Accidental optimization via I/O indirection

August 18, 2016

Getting rid of unnecessary IO has some pretty nice safety benefits. It can even have some (unexpected) performance benefits.

I was recently looking for ways to reduce the proliferation of IO in a Web project, and I came across a Mustache template rendering function. Its type was essentially Model -> String -> IO Text, taking a data model and the name of a template file to compile, then reading and compiling the template, and rendering it with the model:

render :: Model -> String -> IO Text
render model name = do
  templateE <- localAutomaticCompile name
  case templateE of
    (Left error)     -> return $ pack $ show error
    (Right template) -> return $ substitute template model

A complete example of this is available here.

This render function was performed for every incoming HTTP request to build each outgoing HTTP response.
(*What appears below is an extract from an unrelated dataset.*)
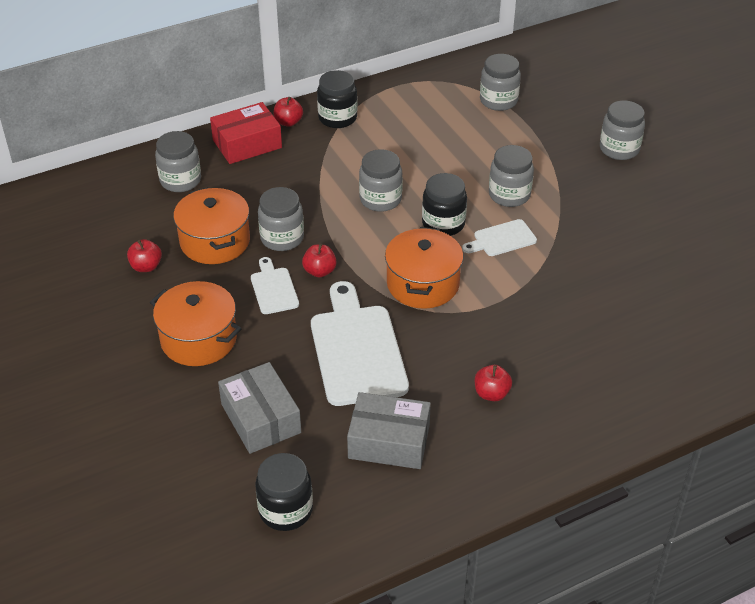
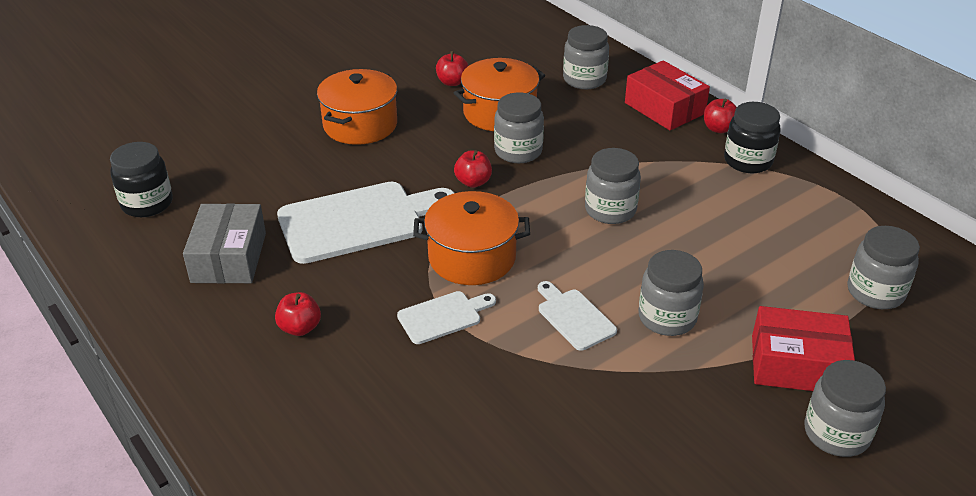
camera: 80 degrees right, 5 degrees down
grey box [218,362,301,454] -> none
white cutting board [251,257,299,314] -> white cutting board moved to [397,291,496,344]
black jar [422,173,467,236] -> none
none -> red box [752,306,855,391]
Since the template is static, I found that I could do the compilation just once in my main function's do block, and pass the resulting template to a pure rendering function that didn't need IO to do its job:

type TemplateE = Either ParseError Template

compile :: String -> IO TemplateE
compile name = localAutomaticCompile name

render :: Model -> TemplateE -> Text
render _ (Left e) = pack $ show e
render m (Right t) = substitute t m

main :: IO ()
main = do
  let name = "template.mustache"
  let model = Model "Hello" "world"
  view <- render model <$> compile name
  return ()

A complete example of this is available here.
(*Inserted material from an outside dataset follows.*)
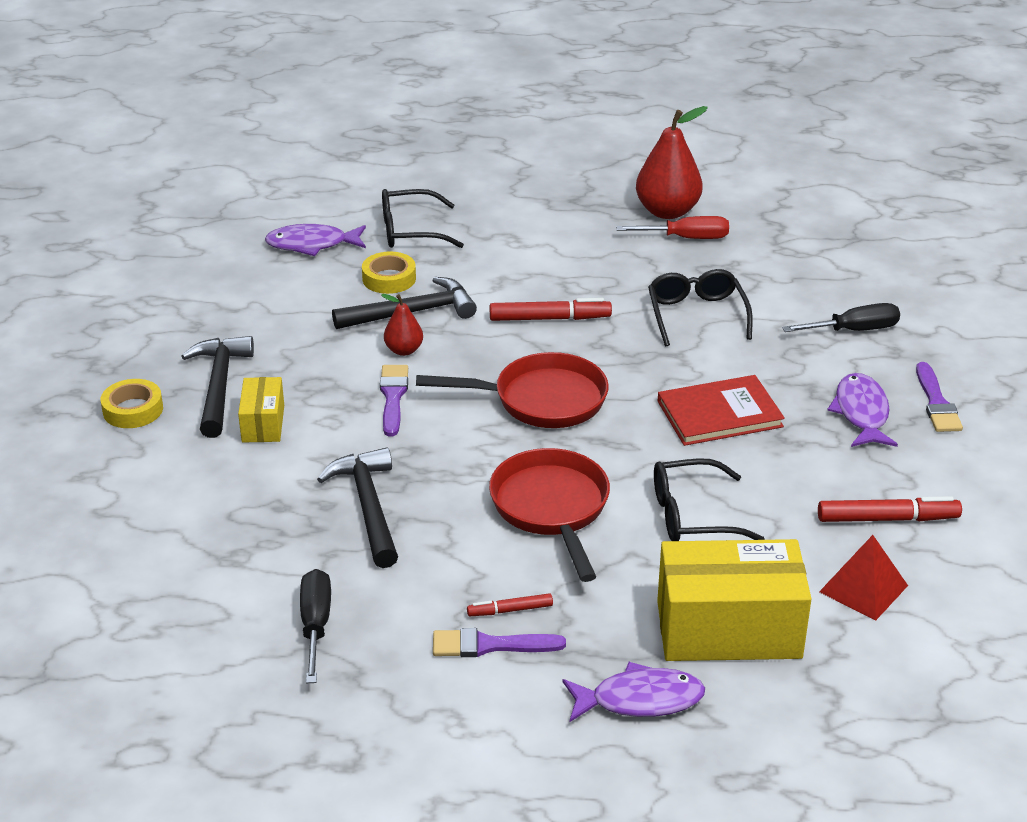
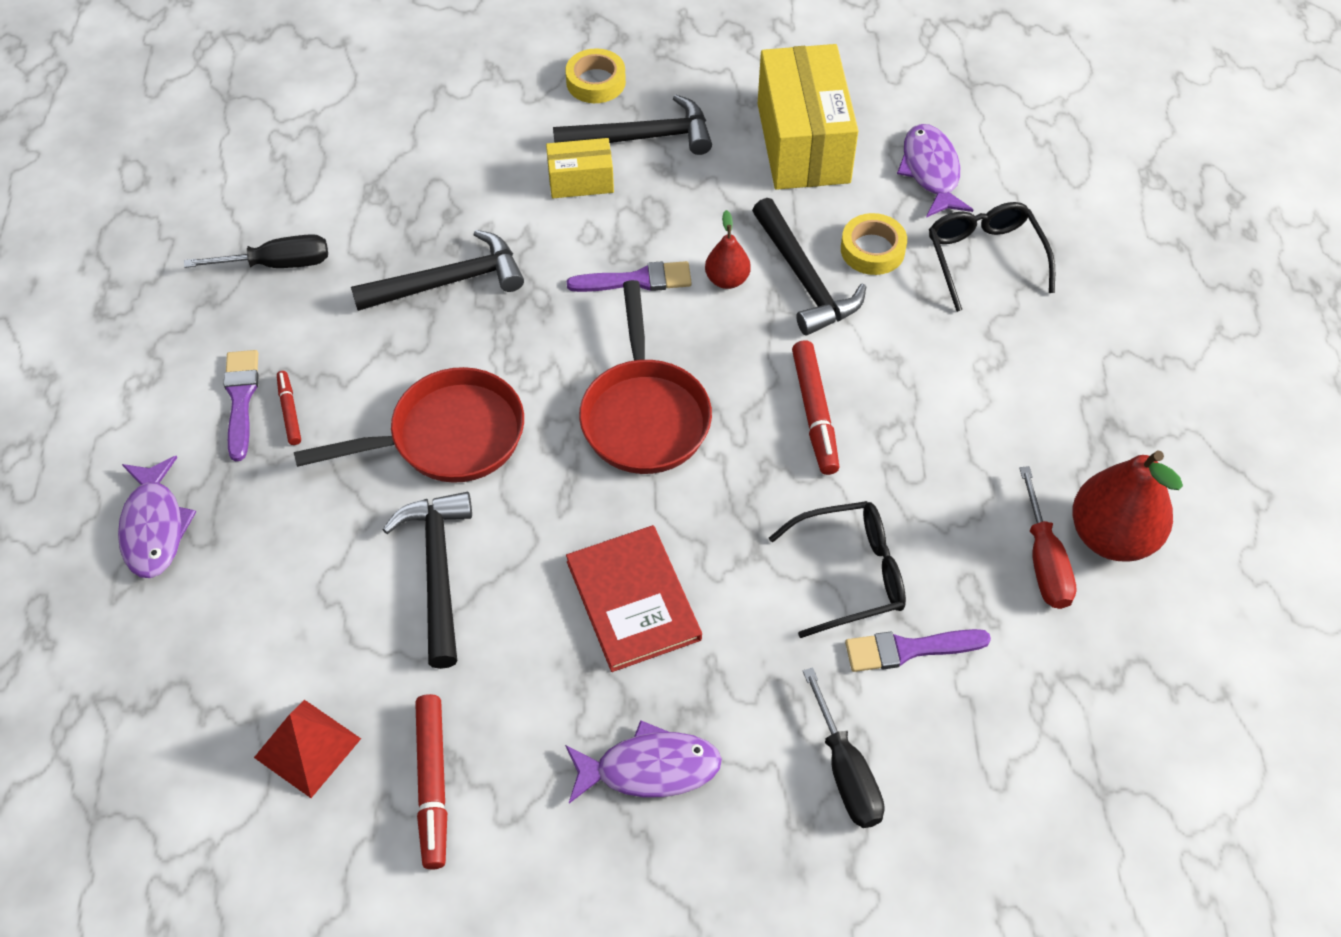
camera: 85 degrees right, 20 degrees up
black glasses [654,458,765,541] -> black hammer [382,492,472,669]
yellow box [657,539,812,661] -> yellow box moved to [758,44,859,190]
purple brush [916,362,963,432] -> purple brush moved to [845,629,991,672]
Now my Mustache module only needs to export a pure render function, instead of one wrapped in IO.

This would have been a successful stopping point, until I realized that reading a Mustache template from disk is not a cheap operation. Neither is compiling a Mustache template.
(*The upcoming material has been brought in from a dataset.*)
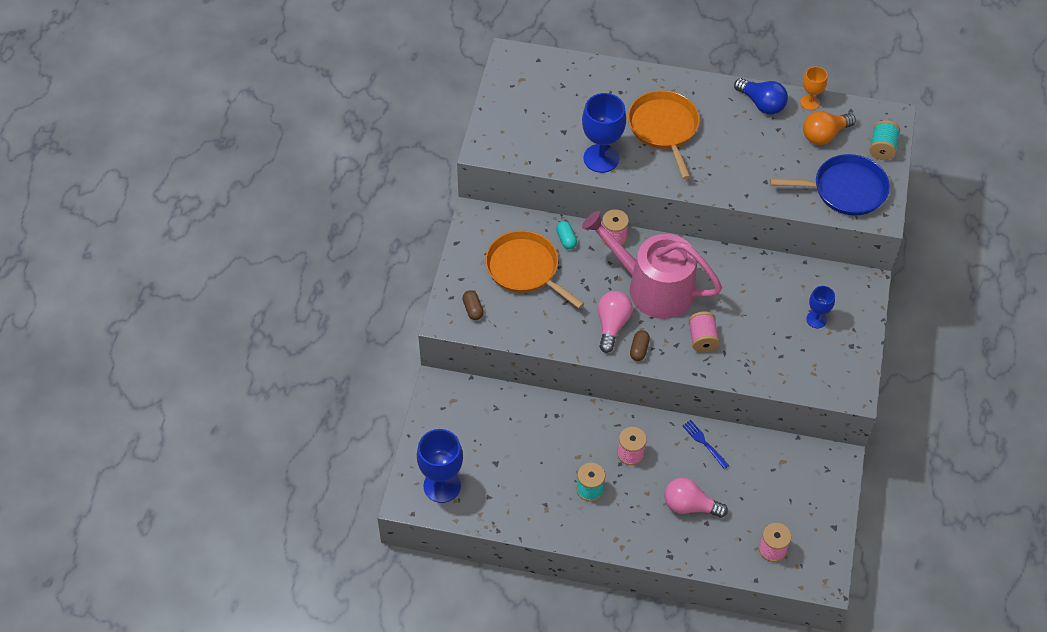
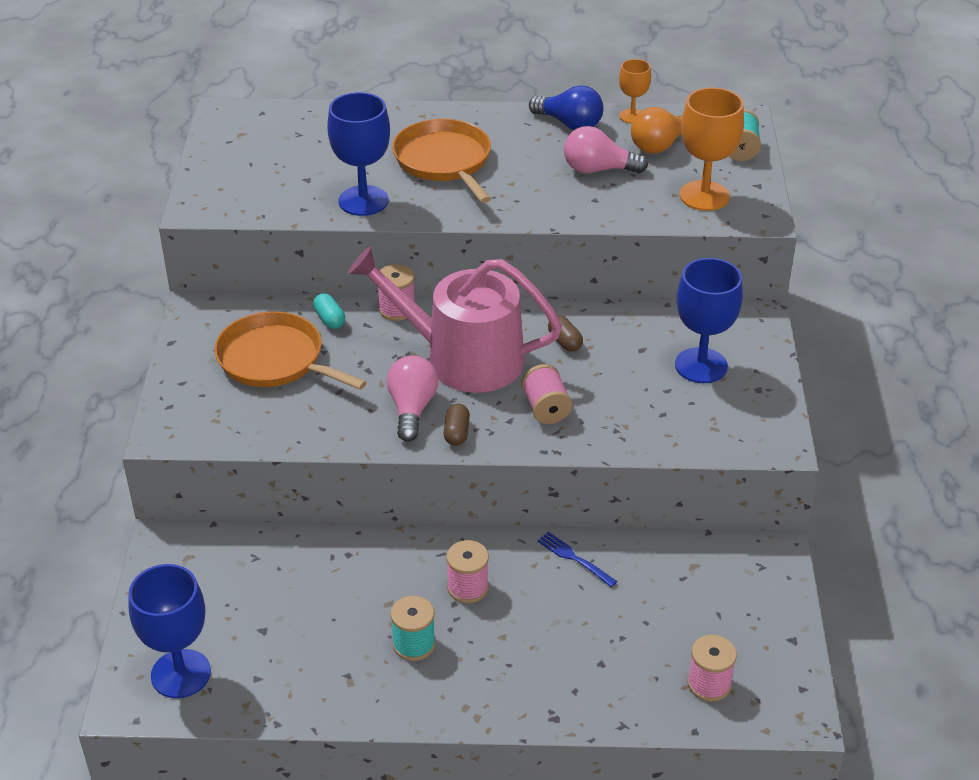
camera: 10 degrees left, 15 degrees down
brown capsule [462,290,484,320] -> brown capsule moved to [548,315,583,352]
pink light bulb [665,478,728,518] -> pink light bulb moved to [564,126,648,173]
blue pan [770,154,890,216] -> orange goblet [680,88,744,211]
blue goblet [806,286,835,328] -> blue goblet [675,258,743,383], size x1.78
By doing this just once, instead of once per HTTP request, I save an enormous amount of I/O and CPU time, on the order of 100μs.

At first this might not sound like a lot of savings, but consider a server with thousands (or more) of incoming requests per second. In my project, it increased the number of concurrent requests that my server can handle by a couple orders of magnitude, and I got rid of an IO from a module export to boot!